It’s crowded on the streets in and around the Google headquarters in Mountain View, California. Between rush hour, pedestrians and parking nightmares, it’s a perfect place for the Google engineers to master urban driving in their self-driving vehicle.
Google has moved the autonomously-driven vehicle off the highway in order to focus on mastering city driving. Because a mile of city driving involves a lot more attention to detail, it is a good test for the car’s on-board driving computer.
Between objects moving in various directions, such as parked cars, four-way stops, pedestrians, buses, kids on bikes, the test is to see how the self-driving car handles these types of everyday urban distractions. The Google self-driving car can even detect a stop sign being held up by a crossing guard or a cyclist gesturing for a turn.
And the computer makes all the calculations simply, logically and making the right choice every time, without ever getting distracted or tired.

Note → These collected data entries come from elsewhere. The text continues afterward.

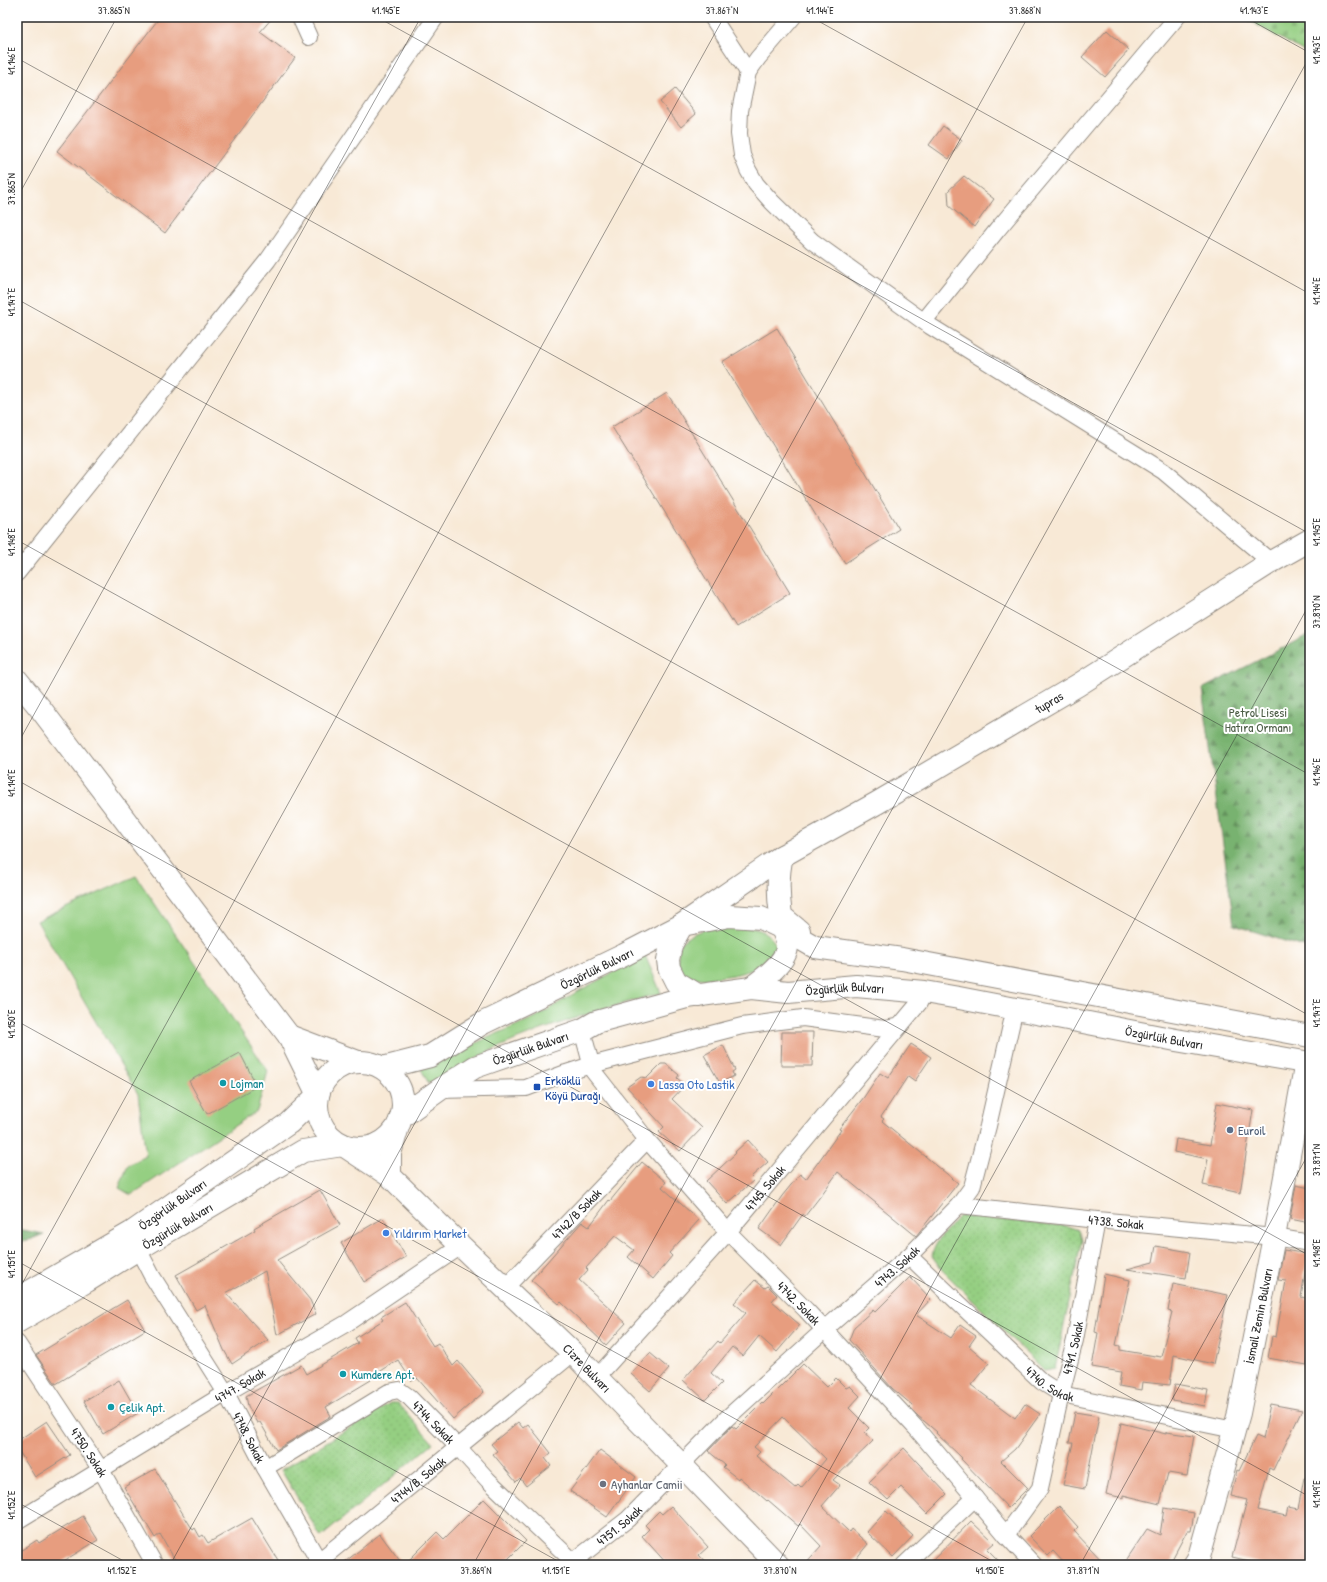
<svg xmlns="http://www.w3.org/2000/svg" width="1327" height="1582" font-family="'Patrick Hand',sans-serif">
<defs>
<pattern id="forest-firs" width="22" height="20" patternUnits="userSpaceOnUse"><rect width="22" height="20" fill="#78b270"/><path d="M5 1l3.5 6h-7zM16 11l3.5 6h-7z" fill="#63915c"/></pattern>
<pattern id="cemetery-stones" width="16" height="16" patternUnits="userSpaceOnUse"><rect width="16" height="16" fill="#95cf82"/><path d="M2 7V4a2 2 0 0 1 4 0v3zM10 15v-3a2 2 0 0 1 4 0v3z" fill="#81b270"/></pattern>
<pattern id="park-dots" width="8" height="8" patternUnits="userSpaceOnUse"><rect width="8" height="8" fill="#95cf82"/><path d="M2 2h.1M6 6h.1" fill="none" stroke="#81b270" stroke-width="1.8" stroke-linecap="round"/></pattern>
</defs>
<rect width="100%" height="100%" fill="#fff"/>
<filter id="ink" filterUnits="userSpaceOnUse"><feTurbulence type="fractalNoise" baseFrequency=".025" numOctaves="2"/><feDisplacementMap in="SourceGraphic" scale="8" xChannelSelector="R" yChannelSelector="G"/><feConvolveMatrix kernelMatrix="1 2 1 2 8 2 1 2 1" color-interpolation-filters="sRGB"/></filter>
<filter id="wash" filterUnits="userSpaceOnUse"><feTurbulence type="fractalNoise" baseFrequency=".012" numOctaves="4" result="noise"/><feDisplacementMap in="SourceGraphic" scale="16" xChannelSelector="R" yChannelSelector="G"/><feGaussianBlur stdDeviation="0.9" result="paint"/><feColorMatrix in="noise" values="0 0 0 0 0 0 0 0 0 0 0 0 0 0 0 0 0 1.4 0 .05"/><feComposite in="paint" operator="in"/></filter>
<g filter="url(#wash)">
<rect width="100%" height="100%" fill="#f8e9d6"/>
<!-- green -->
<path fill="#95cf82" stroke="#607d56" d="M136,876L268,1071L257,1111L131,1195L119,1188L128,1165L146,1156L138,1094L37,921Z
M742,925C761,931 769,930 778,949L763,967L734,975L704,979L686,976L677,963L680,943C700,926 717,927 742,925Z
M645,955L661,993C606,1008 551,1024 499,1047C475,1057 452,1072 429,1084L421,1069L487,1038L536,1017L575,993Z"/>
<!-- forest -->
<path fill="url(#forest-firs)" stroke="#526e4e" d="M1310,634V949L1234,925L1202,689Z
M17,1229L44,1234L29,1240L17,1242Z"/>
<!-- cemetery -->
<path fill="url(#cemetery-stones)" stroke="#607d56" d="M1243,17H1310V55Z"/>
<!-- park -->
<path fill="url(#park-dots)" stroke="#607d56" d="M959,1216L1067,1226L1079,1230L1082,1239L1055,1369L1044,1371L942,1270L932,1256C934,1241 950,1227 959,1216Z
M390,1403H398L433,1443L321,1537L281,1470Z"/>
<g id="blocks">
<!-- building -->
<path fill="#e79d7f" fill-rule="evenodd" d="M160,17H273L260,32L295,58L165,233L57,151Z
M1107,30L1129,50L1105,77L1082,57Z
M675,89L696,114L681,127L660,102Z
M943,126L962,140L949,159L929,145Z
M964,176L994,199L974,227L949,206L948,191Z
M777,328L899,529L845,563L722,362Z
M667,393L790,593L736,627L612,427Z
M782,1032H813L812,1066H781Z
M911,1044L931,1057L915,1081L908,1076L881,1117L884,1119L882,1121L958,1183L916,1236L838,1172L819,1198L805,1216L803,1214L781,1245L759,1229L782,1196L800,1174L806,1179L841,1130L839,1129L864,1097L880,1073L888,1078Z
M723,1045L735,1070L732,1072L734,1076L720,1083L704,1055Z
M240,1053L257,1086L207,1114L189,1081Z
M661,1064H666L679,1075L677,1078L685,1085L672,1099L702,1128L680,1151L659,1132L664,1127L627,1087L641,1077L647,1078Z
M1217,1103L1253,1110L1240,1193L1203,1185L1208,1159L1174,1152L1176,1139L1210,1145Z
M748,1140L768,1162L751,1177L754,1180L727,1204L706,1181L736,1153L735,1152Z
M642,1162L666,1182L662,1187L699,1220L669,1253L672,1256L653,1279L628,1257L634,1250L615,1236L586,1268L588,1270L579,1280L626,1323L606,1345L561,1302L559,1304L531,1280L582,1222L589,1227L609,1200L610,1201Z
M1296,1185L1310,1188V1223L1290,1219Z
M320,1190L340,1225L277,1260L310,1300L316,1314L277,1335L265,1271L226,1293L268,1340L232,1364L224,1350L205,1305L196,1310L176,1275L255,1230L254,1228Z
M383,1218L406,1257L364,1282L341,1243Z
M1156,1246L1190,1252L1186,1278L1127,1269L1153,1262Z
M1284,1250L1308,1254L1301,1297L1310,1299V1345L1307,1365L1268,1358L1272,1336L1276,1337L1286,1281L1278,1280Z
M1104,1274L1130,1280L1116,1345L1120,1346V1350L1161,1357L1172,1312L1168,1311L1173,1284L1228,1295L1213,1364L1174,1355L1170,1385L1142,1382L1141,1390L1119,1386L1121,1372L1092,1367L1098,1333L1095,1332Z
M910,1277L931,1299L916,1315L951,1338L960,1325L976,1336L969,1346L989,1363L971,1385L1015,1418L1025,1404L1040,1414L1015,1449L1001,1461L1028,1488L1008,1508L961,1459L962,1458L936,1433L937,1432L918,1416L910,1408L912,1405L892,1388L849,1340L854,1327L873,1310L875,1312Z
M755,1280L765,1288L768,1286L777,1295L772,1301L800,1325L777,1352L759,1336L743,1356L732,1347L711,1373L722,1383L705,1400L683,1380L718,1341L720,1343L746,1313L734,1303Z
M127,1300L145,1330L56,1384L36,1355Z
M405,1302L433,1346L438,1343L453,1366L458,1361L484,1392L453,1419L417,1378L412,1381L398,1360L370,1378L371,1380L326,1407L331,1416L276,1450L260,1422L257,1423L248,1406L246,1396L301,1365L306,1374L358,1343L355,1338L383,1320L381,1317Z
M650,1353L669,1369L650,1391L631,1374Z
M803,1364L827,1387L836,1378L846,1388L850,1386L860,1396L849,1408L869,1428L865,1432L873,1441L833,1480L840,1485L822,1506L849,1532L851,1529L868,1544L851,1565H804L821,1546L800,1524L798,1526L768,1500L767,1501L739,1477L738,1479L723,1467L725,1465L708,1451L732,1426L736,1429L762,1403L763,1404ZM783,1417L826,1459L801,1488L798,1485L795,1488L756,1456L760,1452L754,1447Z
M119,1380L138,1413L103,1434L84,1401Z
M1175,1384L1208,1390L1205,1406L1172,1400Z
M1270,1404L1302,1410L1273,1470L1269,1468L1258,1510L1286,1516L1288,1507L1298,1509L1304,1478H1310V1554L1308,1565H1267L1232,1557L1247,1500L1231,1496L1237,1470L1239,1471L1256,1436L1263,1439Z
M1075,1412L1099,1416L1085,1489L1063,1485L1073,1443H1069Z
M47,1421L70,1455L35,1477L17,1448V1441Z
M518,1422L523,1428L528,1424L551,1453L545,1458L551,1466L526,1486L520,1478L516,1482L493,1454L497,1451L491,1444Z
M1121,1423L1166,1434V1432L1194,1436L1187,1476L1168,1473L1160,1504L1123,1495V1498L1106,1494Z
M904,1448L947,1494L927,1514L901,1487L888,1500L869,1482Z
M600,1450L636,1477L607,1517L570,1491Z
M155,1469L193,1530L195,1528L200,1537L203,1535L208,1543L252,1518L281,1565H178L160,1534L155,1538L124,1487Z
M484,1499L526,1541L502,1565H404L437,1532L444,1539Z
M671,1506L708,1547L699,1555L708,1565H668L642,1536L649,1529L645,1525L659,1511L662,1514Z
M1059,1506L1078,1527L1074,1531L1106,1565H1066L1053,1551L1048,1556L1029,1536Z
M1164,1508L1194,1513L1191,1531H1187L1169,1565H1123L1147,1529L1160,1535Z
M886,1511L913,1536L893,1557L867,1532Z
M83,1516L98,1540L57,1565H25L17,1553L37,1540L39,1543Z
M971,1521L994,1543L987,1549L1003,1565H928Z
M380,1534L403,1565H341Z"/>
</g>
</g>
<g filter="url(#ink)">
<use href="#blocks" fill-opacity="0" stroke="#928a80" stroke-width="1"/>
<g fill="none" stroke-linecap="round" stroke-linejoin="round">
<!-- street casing -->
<g stroke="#928a80" stroke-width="18">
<g id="street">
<path d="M300,17L309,37"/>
<path d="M712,17L748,72"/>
<path d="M793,17L758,58L748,72L740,111L739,134L742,155L748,170L756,184L772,202L812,241L930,326L1163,471L1271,562"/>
<path d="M924,321L998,229L1177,17"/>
<path d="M17,573L268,260L436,17"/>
<path id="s1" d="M582,1030L593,1071L647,1140L728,1232L806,1310L916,1428L1006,1535L1034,1565"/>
<path d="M439,1090L526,1088L566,1073L591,1065L742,1026L803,1018L885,1029L900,1026"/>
<path id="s2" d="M959,1205L1097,1220L1274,1237L1310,1243"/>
<path id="s3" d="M138,1249L152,1276L226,1393L265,1468L321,1565"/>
<path id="s4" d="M909,1256L1042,1382L1061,1394L1234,1430"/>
<path id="s5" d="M505,1288L647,1140"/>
<path id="s6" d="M17,1343L101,1470L155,1565"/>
<path id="s7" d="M597,1377L728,1232L919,1003L924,992"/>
<path id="s8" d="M265,1468L389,1392L399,1390L409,1397L458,1447L488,1480L577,1565"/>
<path id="s9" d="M17,1521L226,1393L347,1323L461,1246"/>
<path id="s10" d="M1006,1535L1040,1488L1061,1394L1075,1340L1097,1220"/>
<path id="s11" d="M319,1561L573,1353"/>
<path id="s12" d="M569,1565L628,1519L726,1419L824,1330L909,1256L959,1205L972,1187L988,1126L1015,1008"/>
<path d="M904,1565L975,1498"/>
</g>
</g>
<!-- secondary casing -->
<g stroke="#928a80" stroke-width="24">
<g id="secondary">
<path d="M17,680L40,708L289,1036"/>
<path id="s13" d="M782,856L877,803L1078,685L1271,562L1310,540"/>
<path d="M682,925L782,856C777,876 778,895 781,916L799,931"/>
<path d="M318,1095L289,1036L358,1062"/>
<path d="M343,1145L390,1176V1153L401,1117"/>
<path id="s14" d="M390,1176L461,1246L573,1353L778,1565"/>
<path id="s15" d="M1194,1565L1199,1557L1239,1413L1274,1237L1304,1073V1062"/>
</g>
</g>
<!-- primary casing -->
<g stroke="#928a80" stroke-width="24">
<g id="primary">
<path d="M682,925L671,945L668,960L669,968L676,982L699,996"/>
<path d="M751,988C762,980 789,960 787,944C787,936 780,929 781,920"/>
<circle cx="360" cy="1105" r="43"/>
<path id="s16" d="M383,1068L430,1056L483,1023L624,955L682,925L729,916L761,918L780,927L815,947L902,959L1310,1036"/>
<path id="s17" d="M401,1117L439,1090L475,1067L582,1030L596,1022L687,997L751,988L788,992L856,986L924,992L959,998L1176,1040L1310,1063"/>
<path id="s18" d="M17,1299L131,1233L289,1123L318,1095"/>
<path id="s19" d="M17,1322L87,1281L138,1249L303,1151L343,1145"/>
</g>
</g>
<!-- street -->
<use href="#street" stroke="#fff" stroke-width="16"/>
<!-- secondary -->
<use href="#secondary" stroke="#fff" stroke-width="22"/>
<!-- primary -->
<use href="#primary" stroke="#fff" stroke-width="22"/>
</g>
</g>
<!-- ticks -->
<path fill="none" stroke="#2b2b2b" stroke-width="1" stroke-opacity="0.45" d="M377,17L1310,534M811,17L1310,294M1245,17L1310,53M17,58L1310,775M17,198L117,17M17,299L1310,1016M17,540L1310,1256M17,745L421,17M17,780L1310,1497M17,1021L999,1565M17,1261L565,1565M17,1293L724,17M17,1502L131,1565M170,1565L1028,17M473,1565L1310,56M777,1565L1310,603M1080,1565L1310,1151"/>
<!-- markers -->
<g fill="#0f9aa8" stroke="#fff" stroke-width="1.5">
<circle cx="223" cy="1083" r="4"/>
<circle cx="343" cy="1374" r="4"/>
<circle cx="111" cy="1407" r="4"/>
</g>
<g fill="#3f7fe0" stroke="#fff" stroke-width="1.5">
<circle cx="651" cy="1084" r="4"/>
<circle cx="386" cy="1233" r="4"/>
</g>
<rect fill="#1a4fb4" stroke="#fff" stroke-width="1.5" x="533" y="1083" width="8" height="8" rx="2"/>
<circle fill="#5c6f8a" stroke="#fff" stroke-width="1.5" cx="1230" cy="1130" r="4"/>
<circle fill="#6b7280" stroke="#fff" stroke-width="1.5" cx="603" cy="1484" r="4"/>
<g text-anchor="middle" stroke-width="4" stroke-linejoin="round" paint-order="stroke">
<!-- street labels -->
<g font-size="13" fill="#2b2b2b" stroke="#fff">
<text dy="5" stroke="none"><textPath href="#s13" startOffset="308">tupras</textPath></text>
<text dy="5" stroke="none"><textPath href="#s16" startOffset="237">Özgörlük Bulvarı</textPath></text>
<text dy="5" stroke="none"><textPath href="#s17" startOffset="472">Özgürlük Bulvarı</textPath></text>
<text dy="5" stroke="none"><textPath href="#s17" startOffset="796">Özgürlük Bulvarı</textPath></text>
<text dy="5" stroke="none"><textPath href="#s17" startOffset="148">Özgürlük Bulvarı</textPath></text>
<text dy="5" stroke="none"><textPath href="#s7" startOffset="253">4745. Sokak</textPath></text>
<text dy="5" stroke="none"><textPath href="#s18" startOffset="182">Özgörlük Bulvarı</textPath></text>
<text dy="5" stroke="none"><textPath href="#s5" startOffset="103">4742/B Sokak</textPath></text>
<text dy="5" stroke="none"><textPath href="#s2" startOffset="158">4738. Sokak</textPath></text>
<text dy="5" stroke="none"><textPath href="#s19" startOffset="187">Özgürlük Bulvarı</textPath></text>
<text dy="5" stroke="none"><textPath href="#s12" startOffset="444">4743. Sokak</textPath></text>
<text dy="5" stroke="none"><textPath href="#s1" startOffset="353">4742. Sokak</textPath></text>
<text dy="5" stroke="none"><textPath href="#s15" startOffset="258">İsmail Zemin Bulvarı</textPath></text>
<text dy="5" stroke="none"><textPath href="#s10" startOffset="202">4741. Sokak</textPath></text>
<text dy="5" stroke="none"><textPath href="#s14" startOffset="275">Cizre Bulvarı</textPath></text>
<text dy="5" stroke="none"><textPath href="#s4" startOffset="191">4740. Sokak</textPath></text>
<text dy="5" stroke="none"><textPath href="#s9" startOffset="261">4747. Sokak</textPath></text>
<text dy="5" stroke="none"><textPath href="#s8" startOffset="203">4744. Sokak</textPath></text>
<text dy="5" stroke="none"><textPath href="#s3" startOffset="219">4748. Sokak</textPath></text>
<text dy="5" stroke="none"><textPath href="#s6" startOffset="131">4750. Sokak</textPath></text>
<text dy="5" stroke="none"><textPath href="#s11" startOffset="128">4744/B. Sokak</textPath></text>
<text dy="5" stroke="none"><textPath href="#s12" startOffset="64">4751. Sokak</textPath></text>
</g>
<!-- park labels -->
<g font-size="13" fill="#4b5c45" stroke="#fff">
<text x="1258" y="717">Petrol Lisesi<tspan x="1258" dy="15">Hatıra Ormanı</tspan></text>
</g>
<!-- transit labels -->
<g font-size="13" fill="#164399" stroke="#fff" text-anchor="start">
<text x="545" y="1085">Erköklü<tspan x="545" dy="15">Köyü Durağı</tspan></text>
</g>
<!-- culture labels -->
<g font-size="13" fill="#0d838f" stroke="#fff" text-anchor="start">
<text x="231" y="1088">Lojman</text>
<text x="351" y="1379">Kumdere Apt.</text>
<text x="119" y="1412">Çelik Apt.</text>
</g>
<!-- shop labels -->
<g font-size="13" fill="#366cbe" stroke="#fff" text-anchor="start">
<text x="659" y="1089">Lassa Oto Lastik</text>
<text x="394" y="1238">Yıldırım Market</text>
</g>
<!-- service labels -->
<g font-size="13" fill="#4e5e75" stroke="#fff" text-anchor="start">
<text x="1238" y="1135">Euroil</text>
</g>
<!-- worship labels -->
<g font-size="13" fill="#5b616d" stroke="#fff" text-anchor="start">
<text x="611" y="1489">Ayhanlar Camii</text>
</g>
</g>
<!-- margin -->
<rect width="1327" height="1582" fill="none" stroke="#fff" stroke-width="44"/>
<rect x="22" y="22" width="1283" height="1538" fill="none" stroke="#2b2b2b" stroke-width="1.5"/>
<g font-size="10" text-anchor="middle" fill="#2b2b2b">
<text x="114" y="14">37.865°N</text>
<text x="386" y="14">41.145°E</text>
<text x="722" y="14">37.867°N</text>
<text x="820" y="14">41.144°E</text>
<text x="1025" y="14">37.868°N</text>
<text x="1254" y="14">41.143°E</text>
<text transform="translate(1316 50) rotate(-90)" y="4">41.143°E</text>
<text transform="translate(11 61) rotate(-90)" y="4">41.146°E</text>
<text transform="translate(11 189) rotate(-90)" y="4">37.865°N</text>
<text transform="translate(1316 291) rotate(-90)" y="4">41.144°E</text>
<text transform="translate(11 302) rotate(-90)" y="4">41.147°E</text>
<text transform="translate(1316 532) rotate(-90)" y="4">41.145°E</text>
<text transform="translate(11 542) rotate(-90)" y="4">41.148°E</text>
<text transform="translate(1316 612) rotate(-90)" y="4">37.870°N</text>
<text transform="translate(1316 772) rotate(-90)" y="4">41.146°E</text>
<text transform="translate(11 783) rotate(-90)" y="4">41.149°E</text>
<text transform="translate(1316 1013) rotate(-90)" y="4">41.147°E</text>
<text transform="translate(11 1024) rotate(-90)" y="4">41.150°E</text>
<text transform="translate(1316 1160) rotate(-90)" y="4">37.871°N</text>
<text transform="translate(1316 1253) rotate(-90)" y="4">41.148°E</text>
<text transform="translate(11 1264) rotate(-90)" y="4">41.151°E</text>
<text transform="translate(1316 1494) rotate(-90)" y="4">41.149°E</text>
<text transform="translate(11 1505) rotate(-90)" y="4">41.152°E</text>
<text x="122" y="1574">41.152°E</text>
<text x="476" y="1574">37.869°N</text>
<text x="556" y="1574">41.151°E</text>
<text x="780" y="1574">37.870°N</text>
<text x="990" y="1574">41.150°E</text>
<text x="1083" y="1574">37.871°N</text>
</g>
</svg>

What Google’s engineers have determined is that a computer can take the busy “distractions” of a city street and make it fairly predictable. Programmed into the autonomous-driving software are formulas of likely events (like every vehicle stopping for a light) to the unlikely (someone running a light).
Google admits to having lots of problems to continue to solve, including moving out of the Mountain View cityscape into another location.
But moving the Google autonomous vehicle off the highway where it was a big success to a more urban atmosphere full of nuances and unpredictable behavior at varying speeds has provided Google with plenty of valuable data.
Having logged more than 700,000 autonomous miles, the engineers continue to make strides and progress toward one day having a fully-functional vehicle that will operate without any human intervention.